◆ What you are asked to do ◆
Copy out once more, exactly, the line with "impact on the decision policy." and all the lines after it, up to the last line of the data.

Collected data
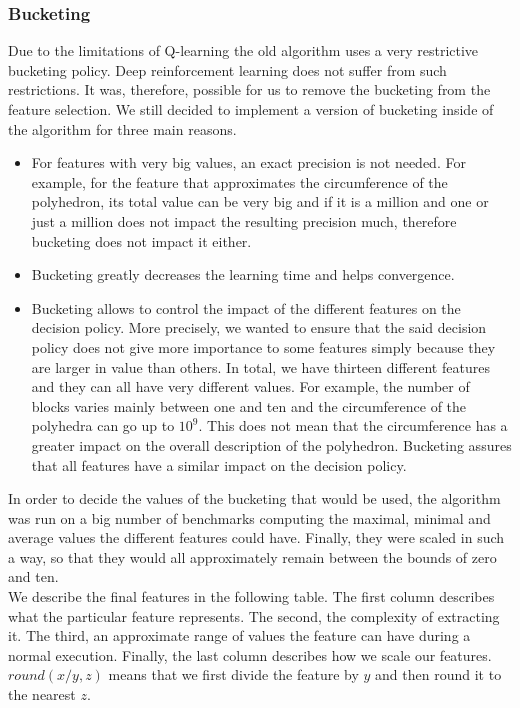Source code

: \subsubsection{Bucketing}
Due to the limitations of Q-learning the old algorithm uses a very restrictive bucketing policy. Deep reinforcement learning does not suffer from such restrictions. It was, therefore, possible for us to remove the bucketing from the feature selection. We still decided to implement a version of bucketing inside of the algorithm for three main reasons. \\
\begin{itemize}
	\item For features with very big values, an exact precision is not needed. For example, for the feature that approximates the circumference of the polyhedron, its total value can be very big and if it is a million and one or just a million does not impact the resulting precision much, therefore bucketing does not impact it either.
	\item Bucketing greatly decreases the learning time and helps convergence.
	\item Bucketing allows to control the impact of the different features on the decision policy. More precisely, we wanted to ensure that the said decision policy does not give more importance to some features simply because they are larger in value than others. In total, we have thirteen different features and they can all have very different values. For example, the number of blocks varies mainly between one and ten and the circumference of the polyhedra can go up to $10^9$. This does not mean that the circumference has a greater impact on the overall description of the polyhedron. Bucketing assures that all features have a similar impact on the decision policy.
\end{itemize}
In order to decide the values of the bucketing that would be used,  the algorithm was run on a big number of benchmarks computing the maximal, minimal and average values the different features could have. Finally, they were scaled in such a way, so that they would all approximately remain between the bounds of zero and ten.\\
We describe the final features in the following table. The first column describes what the particular feature represents. The second, the complexity of extracting it. The third, an approximate range of values the feature can have during a normal execution. Finally, the last column describes how we scale our features. $round(x/y,z)$ means that we first divide the feature by $y$ and then round it to the nearest $z$.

◆ Output below ◆
	\item Bucketing allows to control the impact of the different features on the decision policy. More precisely, we wanted to ensure that the said decision policy does not give more importance to some features simply because they are larger in value than others. In total, we have thirteen different features and they can all have very different values. For example, the number of blocks varies mainly between one and ten and the circumference of the polyhedra can go up to $10^9$. This does not mean that the circumference has a greater impact on the overall description of the polyhedron. Bucketing assures that all features have a similar impact on the decision policy.
\end{itemize}
In order to decide the values of the bucketing that would be used,  the algorithm was run on a big number of benchmarks computing the maximal, minimal and average values the different features could have. Finally, they were scaled in such a way, so that they would all approximately remain between the bounds of zero and ten.\\
We describe the final features in the following table. The first column describes what the particular feature represents. The second, the complexity of extracting it. The third, an approximate range of values the feature can have during a normal execution. Finally, the last column describes how we scale our features. $round(x/y,z)$ means that we first divide the feature by $y$ and then round it to the nearest $z$.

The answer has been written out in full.